A7 - Visualization of coherence and variation in meteorological dynamics
We develop novel techniques to analyze meteorological features, the underlying physical mechanisms, and the numerical approaches used for their simulation. We focus on individual solutions as well as ensembles, and on Eulerian representation as well as Lagrangian finite-time transport. Our research aims at improving the robustness of feature extraction algorithms, by employing multi-scale, multi-physics field representations, as well as coherence-based concepts and clustering techniques. We further provide techniques that help to understand the physical processes that lead to meteorological phenomena such as heat waves and warm conveyor belts.
On the feature level, we go beyond Phase 1 by considering ensembles of features with vastly different geometry and topology, conveying their variability, and determining major trends and structural uncertainties. To shed light on the relationships between features and the characteristics of the underlying fields, we combine feature- and location-based uncertainty visualization. This is in particular challenging, because it requires the simultaneous visualization of feature and data distributions, and their tracking over time.
On the physics level, we develop visualization concepts that capture the interplay of finite-time advective dynamics and diabatic processes. This will, on the one hand, enable us to support a deeper understanding of the formation of heat waves and cloud systems with respect to advection, and provide insights into their spatio-temporal organisation. On the other hand, it will reveal fluxes of enthalpy across different scales in space and time, as well as relate features to each other in a physical manner.
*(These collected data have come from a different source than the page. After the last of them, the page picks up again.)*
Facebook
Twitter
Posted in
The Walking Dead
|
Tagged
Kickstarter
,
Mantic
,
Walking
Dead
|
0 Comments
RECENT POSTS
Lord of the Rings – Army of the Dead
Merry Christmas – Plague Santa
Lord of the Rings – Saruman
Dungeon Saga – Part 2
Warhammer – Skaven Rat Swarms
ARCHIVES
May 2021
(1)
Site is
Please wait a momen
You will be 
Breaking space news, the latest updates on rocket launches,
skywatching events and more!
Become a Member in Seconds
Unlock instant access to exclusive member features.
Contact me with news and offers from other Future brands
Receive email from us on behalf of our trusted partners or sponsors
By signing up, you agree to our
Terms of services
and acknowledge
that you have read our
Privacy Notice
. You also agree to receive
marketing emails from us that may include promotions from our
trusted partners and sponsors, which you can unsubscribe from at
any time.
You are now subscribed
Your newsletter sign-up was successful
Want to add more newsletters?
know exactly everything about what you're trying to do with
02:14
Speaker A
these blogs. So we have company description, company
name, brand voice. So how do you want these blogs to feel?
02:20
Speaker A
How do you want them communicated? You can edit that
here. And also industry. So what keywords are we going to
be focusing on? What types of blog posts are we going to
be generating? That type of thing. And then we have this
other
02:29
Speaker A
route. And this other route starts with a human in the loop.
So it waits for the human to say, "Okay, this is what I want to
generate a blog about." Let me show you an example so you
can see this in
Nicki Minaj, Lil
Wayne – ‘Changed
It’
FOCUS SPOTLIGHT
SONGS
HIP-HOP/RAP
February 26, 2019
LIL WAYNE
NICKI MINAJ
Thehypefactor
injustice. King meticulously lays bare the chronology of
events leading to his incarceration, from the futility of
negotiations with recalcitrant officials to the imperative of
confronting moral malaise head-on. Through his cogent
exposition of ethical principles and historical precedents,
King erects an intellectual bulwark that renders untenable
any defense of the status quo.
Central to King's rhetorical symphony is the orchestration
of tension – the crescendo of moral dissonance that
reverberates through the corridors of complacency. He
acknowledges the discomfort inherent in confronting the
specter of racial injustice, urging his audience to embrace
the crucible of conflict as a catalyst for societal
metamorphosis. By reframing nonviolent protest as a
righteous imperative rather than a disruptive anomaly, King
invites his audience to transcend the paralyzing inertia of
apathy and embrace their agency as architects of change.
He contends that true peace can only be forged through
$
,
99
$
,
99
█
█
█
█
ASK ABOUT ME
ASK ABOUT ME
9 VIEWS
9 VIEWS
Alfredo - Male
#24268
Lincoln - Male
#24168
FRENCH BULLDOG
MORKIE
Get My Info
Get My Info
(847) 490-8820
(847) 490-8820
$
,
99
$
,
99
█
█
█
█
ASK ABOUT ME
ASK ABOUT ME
Our third main field of research does not address the analysis of data—instead we aim at providing methods to analyze the operation of the simulation techniques that generate them. Data assimilation is a prominent tool in meteorological forecasting, but the interplay of the model, the prediction, and the measured data to be assimilated is very complex—in terms of spatio-temporal causalities, model design, and optimization of costly measurements. We address Kalman ensemble filters, with a focus on the Kalman gain, to study this interplay. Such analysis will help assess the importance of measured data—and more particular—the consistence between the prediction model and the obtained measurements, and also provide a basis for improving both the model and the acquisition of the data to assimilate.